A new methodology for preparing heteroporphyrin arrays in aqueous solution has been presented. The present method is based on the extremely strong ability of heptakis(2,3,6-tri-O-methyl)-beta-cyclodextrin (TMe-beta-CD) to include 5,10,15,20-tetrakis(p-substituted-phenyl)porphyrins (Por) affording trans-type 1:2 complexes of the porphyrins and TMe-beta-CD. Two different Por-per-O-methylated beta-CD (per-Me-beta-CD) conjugates were synthesized.
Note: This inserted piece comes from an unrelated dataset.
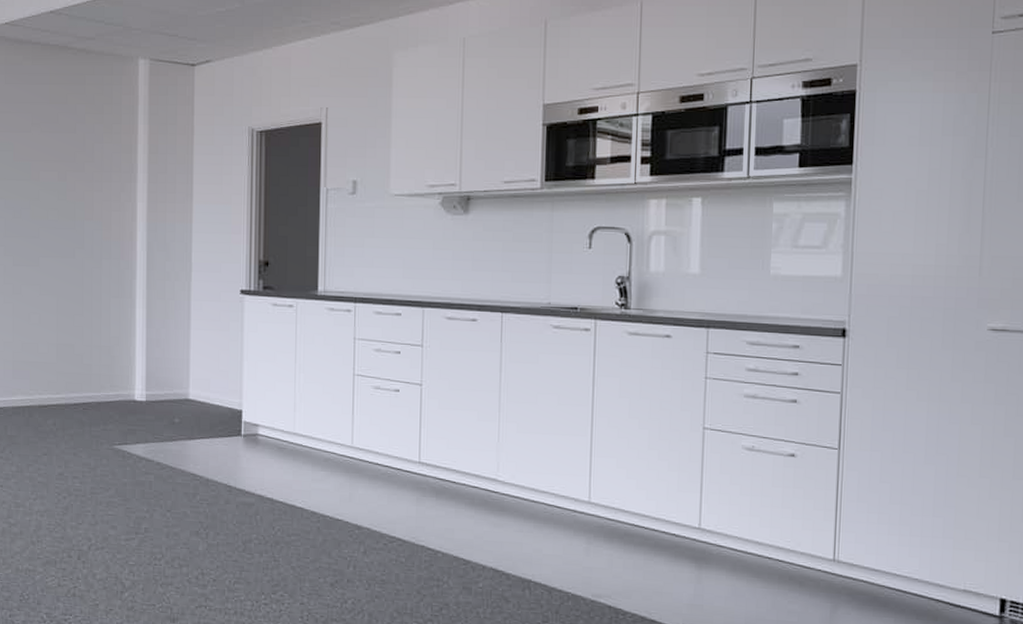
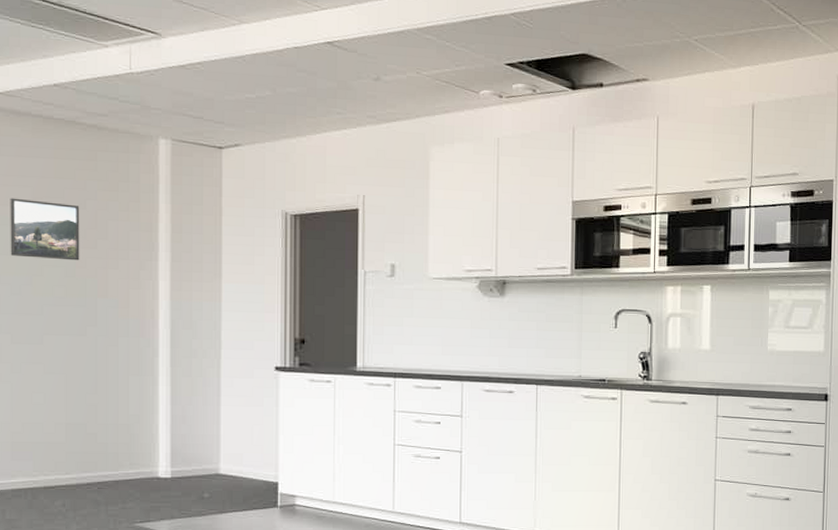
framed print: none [13,124,71,184] -> present [10,198,80,261]

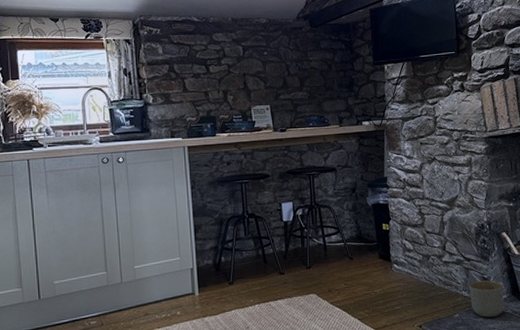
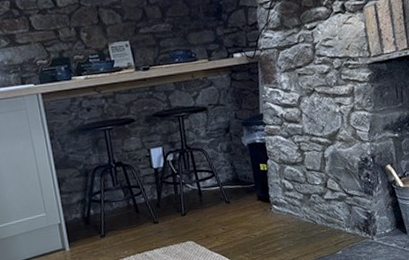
planter: present [469,280,505,318] -> none [352,215,389,253]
Conjugate 2 was prepared by an S(N)2 reaction of 5,10,15,20-tetrakis(p-hydroxyphenyl)porphyrin and per-O-methylated beta-cyclodextrin having one primary OTs group. Four per-Me-beta-CD moieties are attached to the meso positions of 2. Conjugate 3, synthesized from 5-(p-hydroxyphenyl)-10,15,20-tris(3,5-dicarboxyphenyl)porphyrin and monotosylated per-O-methylated beta-cyclodextrin, has one per-Me-beta-CD moiety at the periphery of the porphyrin. Conjugate 2 yields a stable 1:4 complex with the zinc complex of 5-phenyl-10,15,20-tris(3,5-dicarboxyphenyl)porphyrin (8) in the dissociated form. In this system, the energy transfer from photoexcited Zn-8 to free base 2 occurs with 85% efficiency. Conjugate 3 forms a very stable 1:1 complex with Zn-8 (K = (7.0 +/- 0.3) x 10(5) dm(3) mol(-1)) with an energy transfer efficiency (93%) larger than that obtained in the case of 2. The structure of the 3-Zn-8 complex, which can account for the efficient energy transfer, was deduced from (1)H NMR spectroscopy. Intramolecular fluorescence quenching of 2 and 3 by Fe(III)-8 also occurred through an electron-transfer process as the main quenching mechanism. The present method is a very simple and convenient means to construct various heteroporphyrin arrays in aqueous solution.